DOCUMENT:
════

Murder Is Easy: Hunting for Sauron is Killer
Some unexpected parallels between the most recent Agatha Christie adaptation and Tolkien's themes

Author’s note: the following essay was first released by me a couple of weeks ago via Substack Notes and my Facebook page. But I just realized recently that it might not be accessible to those of you, my dear email subscribers, who don’t also follow me on Notes and other social media platforms. In addition, I did promise in my first blog post of 2024 that I would provide at a minimum two full essays per month, and this note is already REALLY long; a few tweaks, some quotes, and I should be able to kill two birds with one stone. So if you’ve already seen this, have fun for the second time; and if you’re seeing this for the first time, I hope you like it 😊 Credit to my friend Michael Liem for coming up with the joke that makes up the title.

════

EXERCISE TASK A: Print the passage of the Murder Is Easy essay from "Murder Is Easy: Hunting" up to and including "up the title.".
EXERCISE TASK B:
Answer these questions from the Murder Is Easy essay:
(i) Whose themes does the subtitle say the recent Agatha Christie adaptation parallels?
(ii) How many full essays per month did the writer promise in the first blog post of 2024?
(iii) Who came up with the joke in the title?
EXERCISE TASK C: Pick up the Murder Is Easy essay where it stops and keep writing.

════

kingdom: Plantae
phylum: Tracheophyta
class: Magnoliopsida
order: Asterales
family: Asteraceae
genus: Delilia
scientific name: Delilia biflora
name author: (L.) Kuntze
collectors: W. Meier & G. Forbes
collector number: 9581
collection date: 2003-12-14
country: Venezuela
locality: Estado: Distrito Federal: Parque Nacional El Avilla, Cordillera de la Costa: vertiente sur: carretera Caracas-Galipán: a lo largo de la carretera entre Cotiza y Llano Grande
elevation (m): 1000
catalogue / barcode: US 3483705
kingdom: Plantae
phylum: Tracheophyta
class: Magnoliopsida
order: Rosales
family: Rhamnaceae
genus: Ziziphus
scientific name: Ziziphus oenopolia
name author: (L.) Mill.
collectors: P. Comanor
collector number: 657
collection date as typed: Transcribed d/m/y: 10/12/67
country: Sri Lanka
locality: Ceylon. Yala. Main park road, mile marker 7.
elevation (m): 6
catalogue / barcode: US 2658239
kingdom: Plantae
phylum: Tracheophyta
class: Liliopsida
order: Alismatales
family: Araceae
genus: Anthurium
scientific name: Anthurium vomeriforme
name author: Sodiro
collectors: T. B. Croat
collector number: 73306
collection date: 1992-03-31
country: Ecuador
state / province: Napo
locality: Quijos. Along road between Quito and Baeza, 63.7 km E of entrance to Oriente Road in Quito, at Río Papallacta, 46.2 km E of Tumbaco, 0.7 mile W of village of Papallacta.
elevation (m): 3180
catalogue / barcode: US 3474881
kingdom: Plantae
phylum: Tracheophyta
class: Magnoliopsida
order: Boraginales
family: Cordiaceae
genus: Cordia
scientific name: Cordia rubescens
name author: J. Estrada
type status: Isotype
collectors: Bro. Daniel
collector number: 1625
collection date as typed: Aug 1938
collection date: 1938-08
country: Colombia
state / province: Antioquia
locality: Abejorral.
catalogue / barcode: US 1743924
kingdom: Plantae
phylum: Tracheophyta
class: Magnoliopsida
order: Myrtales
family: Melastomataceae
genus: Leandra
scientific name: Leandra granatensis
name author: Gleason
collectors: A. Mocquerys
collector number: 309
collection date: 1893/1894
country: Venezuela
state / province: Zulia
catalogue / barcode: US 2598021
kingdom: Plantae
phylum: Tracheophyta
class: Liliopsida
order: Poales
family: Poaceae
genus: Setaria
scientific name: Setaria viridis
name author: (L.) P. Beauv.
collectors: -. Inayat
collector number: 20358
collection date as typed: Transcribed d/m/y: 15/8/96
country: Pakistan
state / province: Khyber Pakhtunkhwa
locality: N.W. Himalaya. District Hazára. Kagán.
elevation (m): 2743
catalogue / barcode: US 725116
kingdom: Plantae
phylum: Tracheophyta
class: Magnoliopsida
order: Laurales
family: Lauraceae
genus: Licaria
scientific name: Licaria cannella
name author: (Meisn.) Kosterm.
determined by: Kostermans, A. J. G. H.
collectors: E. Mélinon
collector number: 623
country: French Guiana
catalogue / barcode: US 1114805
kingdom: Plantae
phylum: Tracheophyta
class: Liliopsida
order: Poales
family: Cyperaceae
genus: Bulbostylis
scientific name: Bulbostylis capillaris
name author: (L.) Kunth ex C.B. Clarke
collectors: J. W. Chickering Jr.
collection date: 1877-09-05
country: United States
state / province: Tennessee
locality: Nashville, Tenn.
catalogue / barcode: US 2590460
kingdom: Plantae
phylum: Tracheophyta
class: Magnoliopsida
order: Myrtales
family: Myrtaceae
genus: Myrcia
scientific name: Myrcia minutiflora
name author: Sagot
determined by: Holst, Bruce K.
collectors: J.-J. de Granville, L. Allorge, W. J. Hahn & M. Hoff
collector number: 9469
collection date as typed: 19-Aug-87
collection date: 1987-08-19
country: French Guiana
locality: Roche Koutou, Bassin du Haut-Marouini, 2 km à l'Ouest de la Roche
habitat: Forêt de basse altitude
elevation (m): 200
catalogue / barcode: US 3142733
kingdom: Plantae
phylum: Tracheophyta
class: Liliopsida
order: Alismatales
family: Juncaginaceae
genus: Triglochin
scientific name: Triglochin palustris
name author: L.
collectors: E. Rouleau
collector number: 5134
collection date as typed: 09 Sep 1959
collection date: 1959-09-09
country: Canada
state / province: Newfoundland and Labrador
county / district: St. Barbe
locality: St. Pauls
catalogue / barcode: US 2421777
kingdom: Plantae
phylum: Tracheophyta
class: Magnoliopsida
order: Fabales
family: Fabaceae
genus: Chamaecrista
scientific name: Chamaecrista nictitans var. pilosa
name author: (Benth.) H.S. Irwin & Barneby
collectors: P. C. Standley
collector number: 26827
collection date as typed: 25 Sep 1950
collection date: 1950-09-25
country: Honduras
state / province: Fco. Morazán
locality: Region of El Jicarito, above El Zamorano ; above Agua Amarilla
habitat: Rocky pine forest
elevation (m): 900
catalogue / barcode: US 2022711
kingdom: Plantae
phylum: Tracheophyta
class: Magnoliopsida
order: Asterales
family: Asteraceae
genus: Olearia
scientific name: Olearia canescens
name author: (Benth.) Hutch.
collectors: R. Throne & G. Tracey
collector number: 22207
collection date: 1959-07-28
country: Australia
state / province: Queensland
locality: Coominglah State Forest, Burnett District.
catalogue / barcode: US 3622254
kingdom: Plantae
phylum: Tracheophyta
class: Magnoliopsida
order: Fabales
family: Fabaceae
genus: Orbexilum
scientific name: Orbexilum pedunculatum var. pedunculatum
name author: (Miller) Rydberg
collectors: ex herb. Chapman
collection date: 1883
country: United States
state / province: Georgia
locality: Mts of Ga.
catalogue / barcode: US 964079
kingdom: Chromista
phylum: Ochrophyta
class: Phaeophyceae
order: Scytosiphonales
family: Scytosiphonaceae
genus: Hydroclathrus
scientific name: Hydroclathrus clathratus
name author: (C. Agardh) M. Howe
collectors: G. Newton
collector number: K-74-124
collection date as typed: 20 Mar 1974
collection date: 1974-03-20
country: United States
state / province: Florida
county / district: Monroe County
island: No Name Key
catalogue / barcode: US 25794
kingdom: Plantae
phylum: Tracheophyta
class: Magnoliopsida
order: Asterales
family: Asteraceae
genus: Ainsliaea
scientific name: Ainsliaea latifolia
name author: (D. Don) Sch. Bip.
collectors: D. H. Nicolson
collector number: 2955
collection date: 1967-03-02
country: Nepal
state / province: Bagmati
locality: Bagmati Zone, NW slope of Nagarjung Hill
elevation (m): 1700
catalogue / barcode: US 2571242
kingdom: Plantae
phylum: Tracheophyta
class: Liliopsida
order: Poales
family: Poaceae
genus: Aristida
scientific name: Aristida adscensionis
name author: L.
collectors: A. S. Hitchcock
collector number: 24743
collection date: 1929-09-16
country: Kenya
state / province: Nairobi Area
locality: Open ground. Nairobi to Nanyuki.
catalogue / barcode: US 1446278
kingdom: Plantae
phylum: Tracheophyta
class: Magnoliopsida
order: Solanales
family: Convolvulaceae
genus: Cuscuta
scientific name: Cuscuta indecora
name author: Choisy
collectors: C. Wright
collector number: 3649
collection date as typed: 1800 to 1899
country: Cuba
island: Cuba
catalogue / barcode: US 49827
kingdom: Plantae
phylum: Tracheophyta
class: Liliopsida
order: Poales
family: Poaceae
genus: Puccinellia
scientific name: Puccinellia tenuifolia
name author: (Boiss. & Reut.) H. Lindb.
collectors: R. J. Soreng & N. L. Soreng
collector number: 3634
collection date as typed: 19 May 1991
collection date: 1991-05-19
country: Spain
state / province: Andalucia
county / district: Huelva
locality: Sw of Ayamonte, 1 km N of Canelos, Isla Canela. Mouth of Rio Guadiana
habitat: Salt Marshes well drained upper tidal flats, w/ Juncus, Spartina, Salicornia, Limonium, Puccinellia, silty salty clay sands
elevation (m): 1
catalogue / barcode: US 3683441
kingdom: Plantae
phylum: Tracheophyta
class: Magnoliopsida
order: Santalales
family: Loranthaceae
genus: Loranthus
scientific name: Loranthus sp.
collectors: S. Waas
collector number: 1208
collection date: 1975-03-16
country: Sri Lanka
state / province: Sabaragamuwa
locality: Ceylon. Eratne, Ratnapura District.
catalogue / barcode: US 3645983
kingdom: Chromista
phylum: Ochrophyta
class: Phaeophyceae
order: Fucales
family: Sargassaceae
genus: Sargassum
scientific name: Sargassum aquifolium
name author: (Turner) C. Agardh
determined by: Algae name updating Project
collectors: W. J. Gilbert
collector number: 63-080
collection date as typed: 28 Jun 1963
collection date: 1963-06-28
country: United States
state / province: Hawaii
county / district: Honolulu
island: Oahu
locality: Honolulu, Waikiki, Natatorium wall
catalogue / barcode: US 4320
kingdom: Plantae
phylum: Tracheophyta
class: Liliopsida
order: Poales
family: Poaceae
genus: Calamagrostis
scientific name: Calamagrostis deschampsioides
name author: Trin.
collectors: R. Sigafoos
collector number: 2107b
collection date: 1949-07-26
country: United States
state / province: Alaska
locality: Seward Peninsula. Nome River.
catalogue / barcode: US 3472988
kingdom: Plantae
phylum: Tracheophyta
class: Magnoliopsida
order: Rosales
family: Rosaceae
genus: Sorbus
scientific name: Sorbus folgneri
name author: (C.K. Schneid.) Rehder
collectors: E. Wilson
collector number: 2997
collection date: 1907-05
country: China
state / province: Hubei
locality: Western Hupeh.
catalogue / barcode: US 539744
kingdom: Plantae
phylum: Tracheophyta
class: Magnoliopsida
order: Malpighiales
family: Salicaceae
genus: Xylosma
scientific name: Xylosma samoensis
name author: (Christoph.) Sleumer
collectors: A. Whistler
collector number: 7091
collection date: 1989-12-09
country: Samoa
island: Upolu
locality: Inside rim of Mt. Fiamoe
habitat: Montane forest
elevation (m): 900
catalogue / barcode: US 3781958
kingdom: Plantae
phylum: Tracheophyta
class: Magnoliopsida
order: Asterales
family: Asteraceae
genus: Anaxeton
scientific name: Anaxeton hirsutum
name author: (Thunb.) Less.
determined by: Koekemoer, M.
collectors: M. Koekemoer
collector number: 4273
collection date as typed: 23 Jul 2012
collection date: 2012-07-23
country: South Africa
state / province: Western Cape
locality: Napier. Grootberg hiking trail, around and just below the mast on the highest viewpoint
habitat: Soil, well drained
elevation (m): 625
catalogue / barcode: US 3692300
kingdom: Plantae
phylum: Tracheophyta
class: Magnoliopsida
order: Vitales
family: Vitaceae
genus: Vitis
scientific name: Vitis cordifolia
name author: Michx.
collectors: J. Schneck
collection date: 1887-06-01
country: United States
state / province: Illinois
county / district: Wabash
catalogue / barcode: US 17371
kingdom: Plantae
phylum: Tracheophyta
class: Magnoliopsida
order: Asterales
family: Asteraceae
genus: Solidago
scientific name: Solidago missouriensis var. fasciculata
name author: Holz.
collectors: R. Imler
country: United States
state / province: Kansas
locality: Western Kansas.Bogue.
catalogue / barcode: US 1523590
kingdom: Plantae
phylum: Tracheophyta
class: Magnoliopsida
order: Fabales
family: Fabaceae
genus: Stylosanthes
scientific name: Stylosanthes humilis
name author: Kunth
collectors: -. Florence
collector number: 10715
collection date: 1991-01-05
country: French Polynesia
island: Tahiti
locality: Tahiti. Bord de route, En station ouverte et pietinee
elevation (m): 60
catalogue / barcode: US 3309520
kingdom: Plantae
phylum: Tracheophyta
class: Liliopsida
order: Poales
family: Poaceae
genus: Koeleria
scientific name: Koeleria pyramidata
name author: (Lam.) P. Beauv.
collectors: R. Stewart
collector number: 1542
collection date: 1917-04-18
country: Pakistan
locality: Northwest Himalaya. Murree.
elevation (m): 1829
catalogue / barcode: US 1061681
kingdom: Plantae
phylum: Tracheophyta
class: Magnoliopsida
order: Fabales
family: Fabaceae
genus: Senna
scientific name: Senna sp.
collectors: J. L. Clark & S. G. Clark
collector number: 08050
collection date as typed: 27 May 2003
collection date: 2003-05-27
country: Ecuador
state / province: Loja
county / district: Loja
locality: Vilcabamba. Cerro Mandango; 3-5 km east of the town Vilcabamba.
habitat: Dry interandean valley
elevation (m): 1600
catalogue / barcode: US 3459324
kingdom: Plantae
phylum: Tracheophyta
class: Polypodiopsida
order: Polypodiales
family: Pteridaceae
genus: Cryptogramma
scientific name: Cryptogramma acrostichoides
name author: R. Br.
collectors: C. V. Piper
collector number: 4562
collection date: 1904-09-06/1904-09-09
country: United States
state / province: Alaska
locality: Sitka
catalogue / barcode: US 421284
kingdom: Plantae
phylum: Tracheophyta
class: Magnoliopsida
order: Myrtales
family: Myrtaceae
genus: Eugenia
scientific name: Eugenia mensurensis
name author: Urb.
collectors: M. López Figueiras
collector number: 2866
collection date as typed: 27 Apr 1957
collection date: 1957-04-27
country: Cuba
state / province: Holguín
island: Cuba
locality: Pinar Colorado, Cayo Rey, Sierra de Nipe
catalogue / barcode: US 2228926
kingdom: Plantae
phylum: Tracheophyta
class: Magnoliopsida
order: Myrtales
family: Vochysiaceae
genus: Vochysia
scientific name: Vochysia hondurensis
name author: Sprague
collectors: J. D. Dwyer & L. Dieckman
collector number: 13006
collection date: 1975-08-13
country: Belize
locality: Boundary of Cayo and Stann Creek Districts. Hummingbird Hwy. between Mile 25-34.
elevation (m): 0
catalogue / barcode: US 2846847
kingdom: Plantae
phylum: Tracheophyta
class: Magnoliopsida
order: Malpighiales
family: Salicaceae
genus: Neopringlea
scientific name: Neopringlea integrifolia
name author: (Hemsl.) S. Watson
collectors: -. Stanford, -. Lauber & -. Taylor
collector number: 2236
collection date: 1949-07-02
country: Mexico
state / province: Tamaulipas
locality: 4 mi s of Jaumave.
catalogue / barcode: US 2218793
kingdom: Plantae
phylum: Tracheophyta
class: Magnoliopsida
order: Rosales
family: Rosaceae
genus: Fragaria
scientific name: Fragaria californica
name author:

════

REPLY A:
Murder Is Easy: Hunting for Sauron is Killer
Some unexpected parallels between the most recent Agatha Christie adaptation and Tolkien's themes

Author’s note: the following essay was first released by me a couple of weeks ago via Substack Notes and my Facebook page. But I just realized recently that it might not be accessible to those of you, my dear email subscribers, who don’t also follow me on Notes and other social media platforms. In addition, I did promise in my first blog post of 2024 that I would provide at a minimum two full essays per month, and this note is already REALLY long; a few tweaks, some quotes, and I should be able to kill two birds with one stone. So if you’ve already seen this, have fun for the second time; and if you’re seeing this for the first time, I hope you like it 😊 Credit to my friend Michael Liem for coming up with the joke that makes up the title.

REPLY B:
(i) Tolkien's
(ii) At a minimum, two
(iii) Michael Liem, a friend of the writer

REPLY C:
“Murder is easy for a particular sort of person.” So says Penelope Wilton’s Lavinia Pinkerton while on the train to London to try and report what she firmly believes is a series of murders that are ravaging her small community of Wynchewood-under-Ashe. Sadly, within just a few hours she herself ends up dead, thus proving with her life that her suspicions are valid. But luckily she wasn’t just talking to herself when she said this, but to a dapper newcomer to Britain, the British-educated Nigerian Luke Obiako Fitzwilliam (David Jonsson). Given that she dies practically under his nose, Luke feels responsible for continuing her quest for justice, so off her goes to the small community to see what he can find. At first he his all alone in his quest, but being a black man in a small English community all eyes are on him. One pair of these is owned by the dainty, charming, beautiful and perceptive Bridget Conway (Morfydd Clark), who soon realizes that Luke is a man of honor and that his quest is valid; soon the two of them are hard at work together as a team of equals, to solve the murder mystery and bring peace to the community.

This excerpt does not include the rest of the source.